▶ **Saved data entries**

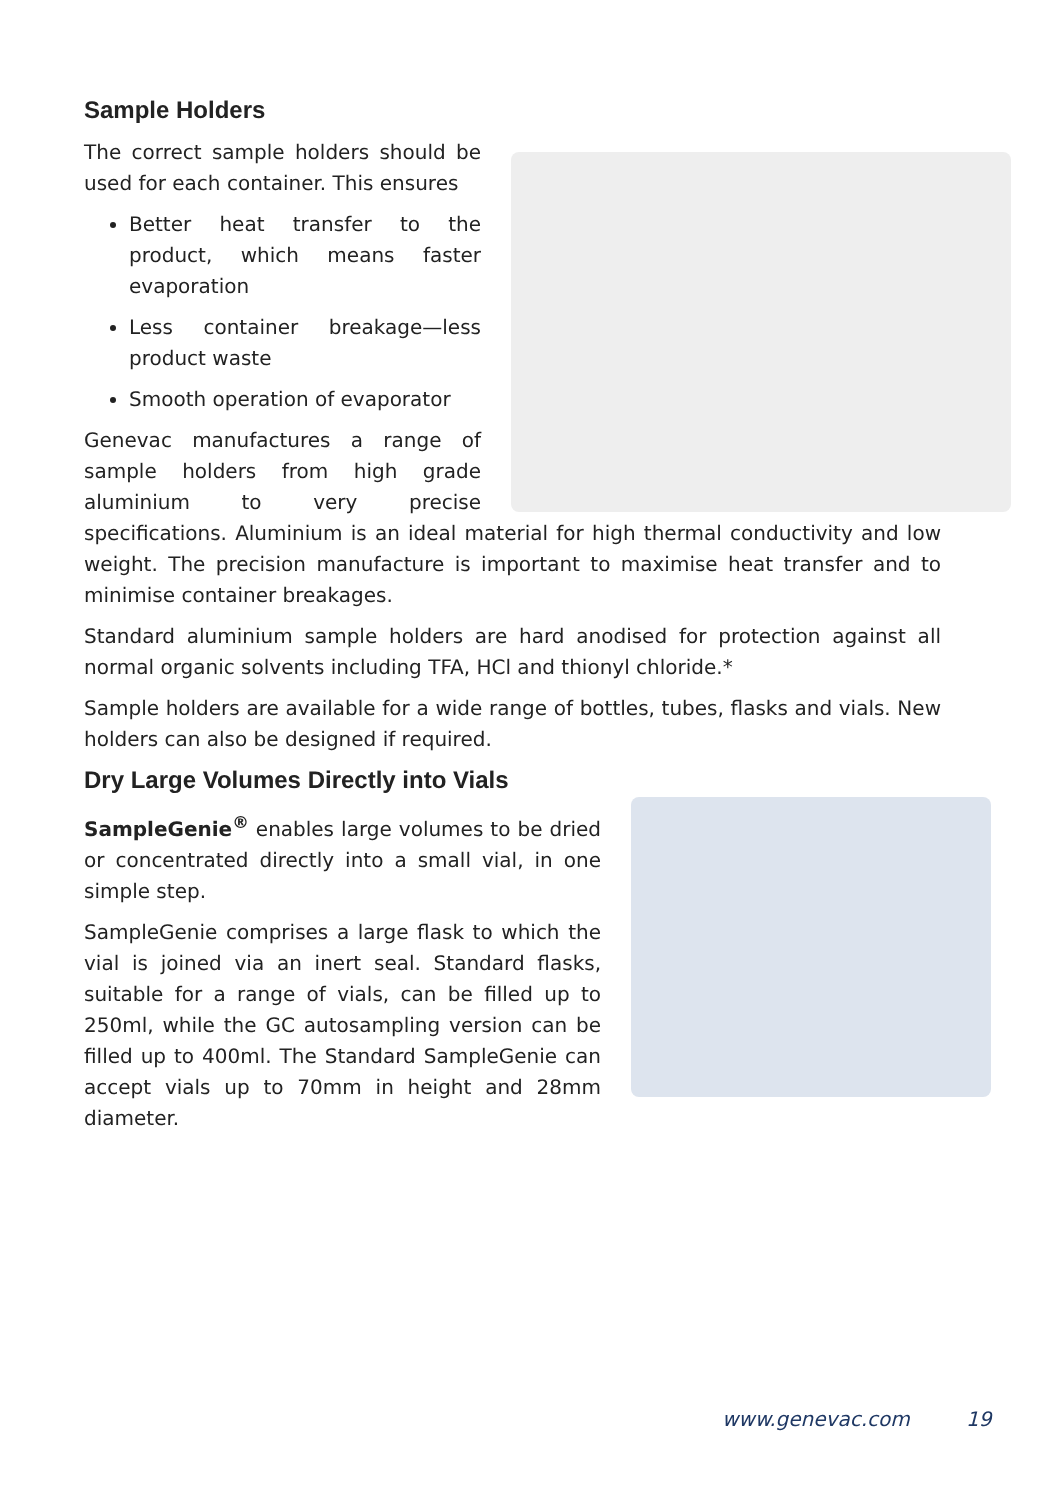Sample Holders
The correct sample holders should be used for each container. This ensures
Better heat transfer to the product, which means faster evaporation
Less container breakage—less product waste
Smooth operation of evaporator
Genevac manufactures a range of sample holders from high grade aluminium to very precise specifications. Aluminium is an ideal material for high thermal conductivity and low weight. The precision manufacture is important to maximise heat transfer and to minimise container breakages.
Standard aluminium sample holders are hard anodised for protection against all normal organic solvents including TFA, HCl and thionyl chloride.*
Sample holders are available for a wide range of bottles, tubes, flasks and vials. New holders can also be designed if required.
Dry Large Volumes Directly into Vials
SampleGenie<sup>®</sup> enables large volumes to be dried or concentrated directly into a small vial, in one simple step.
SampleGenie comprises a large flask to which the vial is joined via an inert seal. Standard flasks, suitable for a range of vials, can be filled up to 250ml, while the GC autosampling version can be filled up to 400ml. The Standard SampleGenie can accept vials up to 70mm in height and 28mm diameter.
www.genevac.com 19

* * *

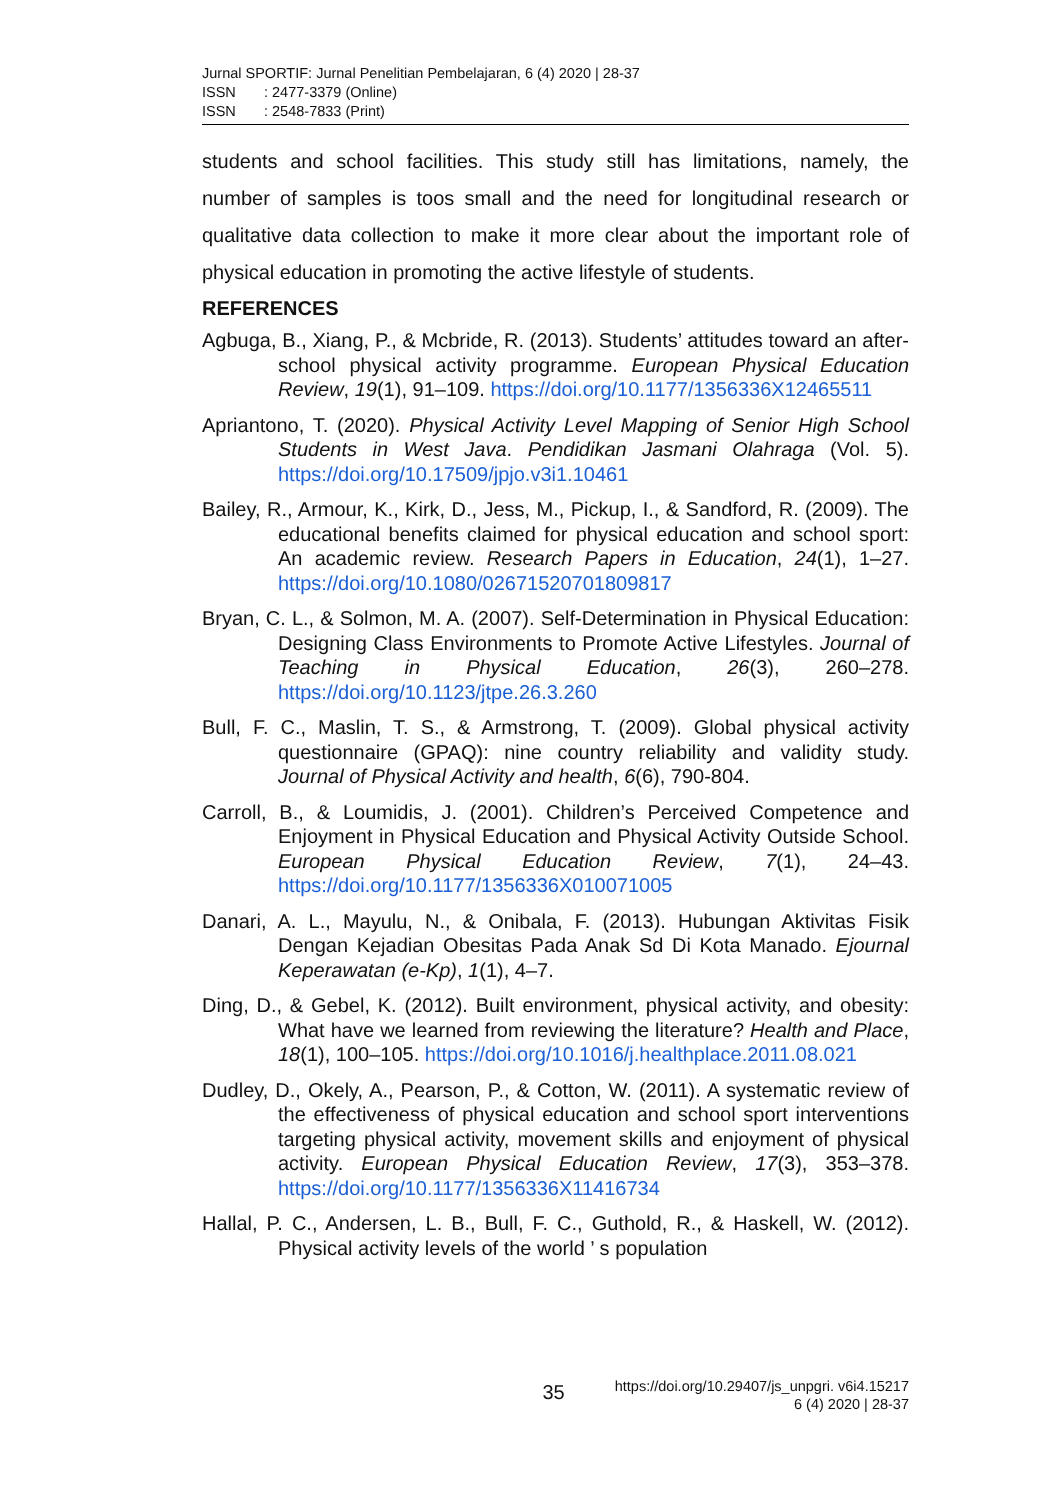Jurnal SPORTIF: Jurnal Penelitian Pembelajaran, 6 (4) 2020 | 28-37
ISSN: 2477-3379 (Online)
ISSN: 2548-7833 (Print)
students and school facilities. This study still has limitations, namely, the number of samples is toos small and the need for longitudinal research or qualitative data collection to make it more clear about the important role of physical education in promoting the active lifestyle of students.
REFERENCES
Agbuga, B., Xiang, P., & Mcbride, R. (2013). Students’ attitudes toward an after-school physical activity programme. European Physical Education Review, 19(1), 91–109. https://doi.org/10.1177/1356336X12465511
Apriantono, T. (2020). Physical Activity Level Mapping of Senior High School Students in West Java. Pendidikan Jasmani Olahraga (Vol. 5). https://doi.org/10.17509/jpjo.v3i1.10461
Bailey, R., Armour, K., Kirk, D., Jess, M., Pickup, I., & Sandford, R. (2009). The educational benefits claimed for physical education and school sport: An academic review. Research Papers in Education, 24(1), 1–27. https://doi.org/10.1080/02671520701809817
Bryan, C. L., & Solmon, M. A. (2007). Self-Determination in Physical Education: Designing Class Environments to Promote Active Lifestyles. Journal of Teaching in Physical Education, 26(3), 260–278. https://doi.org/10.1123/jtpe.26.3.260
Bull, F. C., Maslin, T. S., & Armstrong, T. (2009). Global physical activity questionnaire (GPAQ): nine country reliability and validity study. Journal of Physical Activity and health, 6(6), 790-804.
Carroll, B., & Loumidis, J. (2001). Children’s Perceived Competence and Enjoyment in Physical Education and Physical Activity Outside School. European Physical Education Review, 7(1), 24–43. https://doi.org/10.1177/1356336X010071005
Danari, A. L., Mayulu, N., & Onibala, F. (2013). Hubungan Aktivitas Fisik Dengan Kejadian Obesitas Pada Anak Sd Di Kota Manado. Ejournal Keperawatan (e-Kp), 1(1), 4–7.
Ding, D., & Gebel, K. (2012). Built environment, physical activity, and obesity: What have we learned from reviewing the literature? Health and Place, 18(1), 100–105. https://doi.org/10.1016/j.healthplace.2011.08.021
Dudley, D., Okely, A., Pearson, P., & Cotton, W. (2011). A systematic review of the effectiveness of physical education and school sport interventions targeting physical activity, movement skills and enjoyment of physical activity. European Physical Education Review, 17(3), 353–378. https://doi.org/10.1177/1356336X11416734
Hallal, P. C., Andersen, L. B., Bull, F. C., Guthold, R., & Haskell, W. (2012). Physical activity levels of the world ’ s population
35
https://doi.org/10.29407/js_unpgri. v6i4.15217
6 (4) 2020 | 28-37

▶ **YOUR GOAL**
Each line holding the word "ISSN" must be copied from the data.

▶ **SOLUTION TO THE PROBLEM**
ISSN: 2477-3379 (Online)
ISSN: 2548-7833 (Print)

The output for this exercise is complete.